Оклик
Шрифт:
Я выпил пару рюмок и обрел дар речи. Сидящего напротив меня простодушно улыбающегося пограничника Колю даже бадья водки вряд ли смогла бы сбить с ног, вконец раскисший Тарнавский лежал головой на плече Коня, умильно улыбаясь, и Конь все время брезгливо его отталкивал, Епифаныч прилежно, по-сибирски, прикладывался к рюмке, но общее внимание привлекал Ив. Ив… Это было существо без возраста, с движеньями юноши и старческим лицом, сонным взглядом из-под полузакрытых век, словно бы оно все время пребывало в наркотическом кайфе. Но необычнее всего был у Ив. Ив. голос, глухой, чрево-вещательский,
Под хмельком я впадал в остроумие, и услышав, что фамилия его Гарин, тут же окрестил его Гаруном.

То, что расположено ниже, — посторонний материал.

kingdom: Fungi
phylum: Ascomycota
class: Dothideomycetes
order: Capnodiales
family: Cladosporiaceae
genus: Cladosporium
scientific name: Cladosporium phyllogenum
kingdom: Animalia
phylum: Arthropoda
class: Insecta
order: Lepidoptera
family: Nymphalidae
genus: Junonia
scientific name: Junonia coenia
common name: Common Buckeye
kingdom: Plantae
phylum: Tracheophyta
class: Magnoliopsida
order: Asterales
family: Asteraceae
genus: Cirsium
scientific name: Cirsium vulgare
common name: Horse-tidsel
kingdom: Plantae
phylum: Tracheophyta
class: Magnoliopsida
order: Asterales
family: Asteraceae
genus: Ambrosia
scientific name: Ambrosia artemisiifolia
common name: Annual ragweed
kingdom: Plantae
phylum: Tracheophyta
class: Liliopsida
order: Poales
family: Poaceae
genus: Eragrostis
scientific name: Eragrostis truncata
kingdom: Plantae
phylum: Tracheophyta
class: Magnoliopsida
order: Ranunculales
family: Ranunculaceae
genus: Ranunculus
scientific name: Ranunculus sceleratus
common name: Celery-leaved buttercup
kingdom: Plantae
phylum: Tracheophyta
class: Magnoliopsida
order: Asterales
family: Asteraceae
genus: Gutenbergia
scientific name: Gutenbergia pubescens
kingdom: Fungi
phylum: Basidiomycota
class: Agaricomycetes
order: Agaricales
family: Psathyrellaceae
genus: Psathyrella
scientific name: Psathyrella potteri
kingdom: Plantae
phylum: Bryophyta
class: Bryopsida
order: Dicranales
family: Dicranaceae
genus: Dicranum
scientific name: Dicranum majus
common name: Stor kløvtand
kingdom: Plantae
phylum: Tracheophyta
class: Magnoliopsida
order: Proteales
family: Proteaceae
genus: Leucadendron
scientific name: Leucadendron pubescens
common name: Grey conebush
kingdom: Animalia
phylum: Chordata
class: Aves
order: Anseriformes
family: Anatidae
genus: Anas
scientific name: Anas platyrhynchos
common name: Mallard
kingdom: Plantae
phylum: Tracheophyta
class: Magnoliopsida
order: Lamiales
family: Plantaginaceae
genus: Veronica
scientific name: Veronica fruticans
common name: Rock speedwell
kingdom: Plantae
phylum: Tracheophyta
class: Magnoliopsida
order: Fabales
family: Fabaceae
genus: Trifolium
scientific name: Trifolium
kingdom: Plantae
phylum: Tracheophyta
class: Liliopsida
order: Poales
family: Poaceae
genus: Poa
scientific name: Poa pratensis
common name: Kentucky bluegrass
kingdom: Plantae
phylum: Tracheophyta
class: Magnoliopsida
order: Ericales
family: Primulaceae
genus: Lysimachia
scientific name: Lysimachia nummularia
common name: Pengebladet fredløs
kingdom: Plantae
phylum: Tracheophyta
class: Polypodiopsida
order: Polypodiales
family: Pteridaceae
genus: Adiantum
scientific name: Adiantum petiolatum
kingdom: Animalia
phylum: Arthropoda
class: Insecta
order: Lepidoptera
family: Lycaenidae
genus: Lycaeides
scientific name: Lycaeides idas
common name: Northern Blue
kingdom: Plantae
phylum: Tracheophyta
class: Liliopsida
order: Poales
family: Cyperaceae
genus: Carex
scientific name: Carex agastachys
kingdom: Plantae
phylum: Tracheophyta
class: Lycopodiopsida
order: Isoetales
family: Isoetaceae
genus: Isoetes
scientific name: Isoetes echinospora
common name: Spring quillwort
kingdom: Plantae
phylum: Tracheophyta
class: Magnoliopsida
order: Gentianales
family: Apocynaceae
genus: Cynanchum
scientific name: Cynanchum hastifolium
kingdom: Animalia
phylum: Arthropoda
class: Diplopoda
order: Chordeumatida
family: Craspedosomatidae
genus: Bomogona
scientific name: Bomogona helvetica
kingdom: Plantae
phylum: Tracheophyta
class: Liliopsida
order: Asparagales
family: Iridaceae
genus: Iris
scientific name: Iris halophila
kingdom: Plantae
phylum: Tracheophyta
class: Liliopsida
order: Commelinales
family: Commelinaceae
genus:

– Ты не Гарин-Михайловский, – слышал я свой пьяненький голос со стороны после того, как мы с ним выпили на брудершафт, – ты Гарун-аль-Рашид, маг и чревовещатель.
Ив. Ив. ужасно обрадовался и полез ко мне обниматься.
– Гарун, – глухо рыдал он, бия себя в грудь, – Гарунушка.
– Ты есть Гарун-аль-Рашид, а был еще Йусуф-аль-Порешид, – не унимался я.
– Это еще кто? – шаляпинским басом прорычал щуплый Ив. Ив.
– Нам про него сегодня доклад читали… Культ личности без личности, понял… Йусуф-аль-Порешид это по-нашенски, значит, Иосиф-который-всех-порешил.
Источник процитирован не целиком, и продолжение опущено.